Paul Grobstein's picture
Introductory Remarks
Paul Grobstein
16 November 2007

(Power point slide)

I'm honored to be here, and to participate in this opening of the 8th Olympiad of the Mind on "Brain Research: Improving Global Harmony". My thanks to the STEPS Foundation, and to Epi Haidemanakis, for bring us together. As a touchstone for this gathering, I'd like to offer the words not of a scientist, nor a technologist or economist or politician, but rather a poetess, the American Emily Dickinson, from nearly a hundred and fifty years ago ...

The Brain is wider than the Sky
For put them side by side
The one the other will contain
With Ease and you beside.


For reasons yet to be understood (and that would make a good doctoral thesis), Dickinson anticipated by over a century and a half our contemporary understanding of the brain. "The brain is wider than the sky" because in important senses, we conceive the sky and, in conceiving it, bring its particular form into existence. We likewise bring into existence in their current forms science, technology, economics, and politics. And ourselves. The promise inherent in this is that we, our brains, have the wherewithal to conceive, within larger limits than we often think, not only new technologies but new sciences, new economic and political systems, and new selves.

We are appropriately reminded, both by history and by contemporary headlines, that new knowledge brings with it both possible solutions to old problems and ... new problems. That can't but be the case with research on the brain. I'd like to think though that research on the brain, as suggested by Emily Dickinson, is a special case, one where the new knowledge is not primarily about things "out there" but things in here. It is new knowledge about ourselves, and so has great potential for helping us not only to better understand ourselves but to expand our conceptions of what it is to be human. Inherent in that, I would like to believe, is an enhanced recognition of and attention to our own abilities to create both solutions and problems. And a greater understanding that knowledge itself does not assure human well-being. Knowledge is not itself a solution to human problems. It is a tool, one that look all tools can be used foolishly or wisely.

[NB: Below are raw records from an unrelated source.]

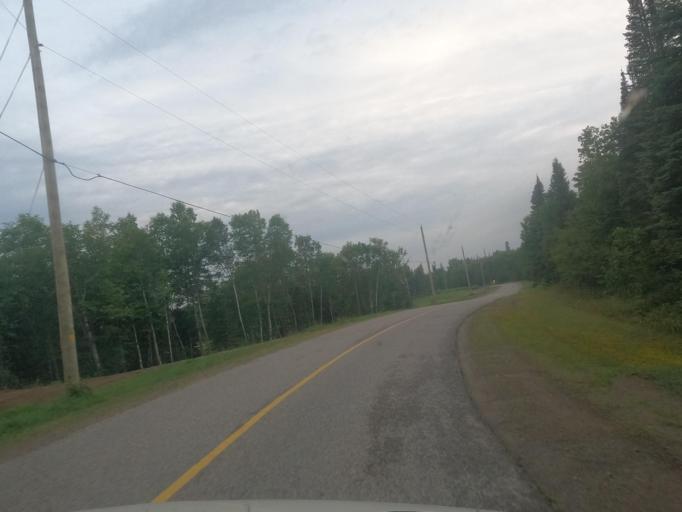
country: CA
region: Ontario
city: Marathon
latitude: 48.7726
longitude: -87.1121
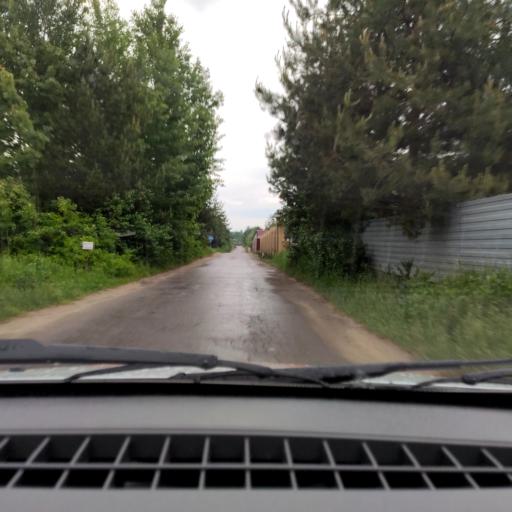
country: RU
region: Voronezj
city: Ramon'
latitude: 51.8553
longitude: 39.2448
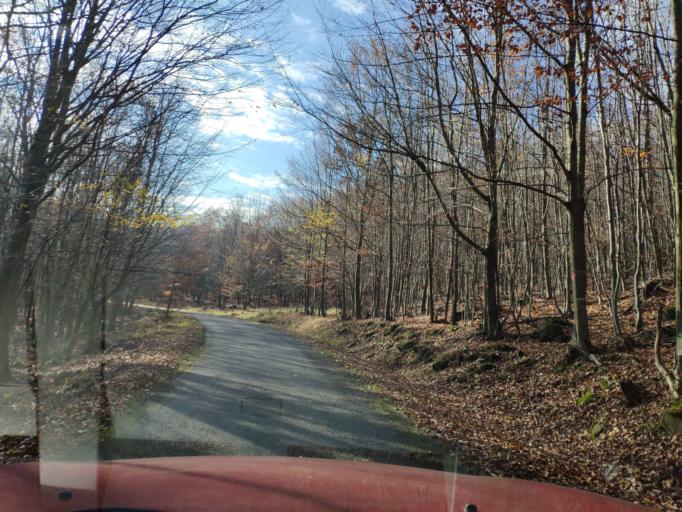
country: HU
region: Borsod-Abauj-Zemplen
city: Gonc
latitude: 48.6034
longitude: 21.4519
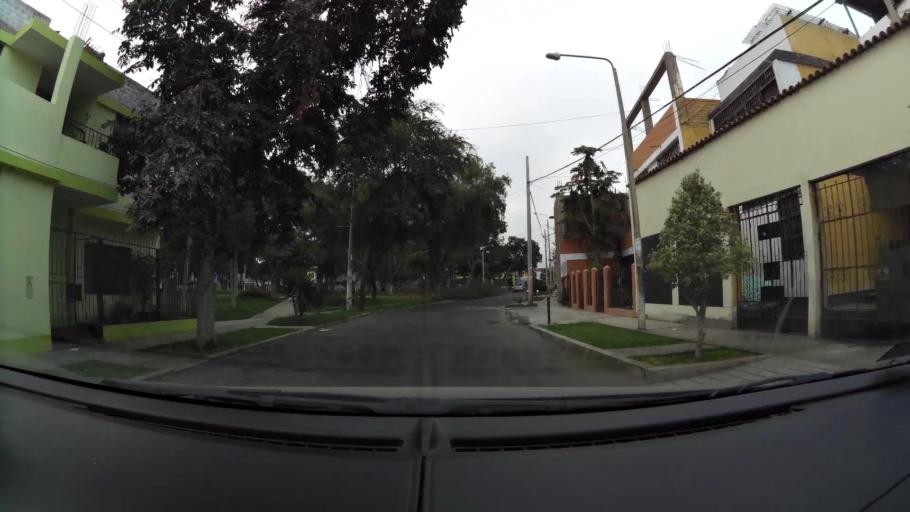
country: PE
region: La Libertad
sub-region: Provincia de Trujillo
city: Trujillo
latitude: -8.0999
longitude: -79.0301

I very much look forward to hearing, over the next two days, the range of new knowledge we have and can expect to have about the brain/ourselves. And I encourage us all to hear it not only as possible solutions to existing human problems but, even more importantly, as ways to reimagine ourselves, to alter our own brains, so as to enhance the capacity of brains, our own and those of all humans, to conceive and participate in shaping new and richer futures for humanity.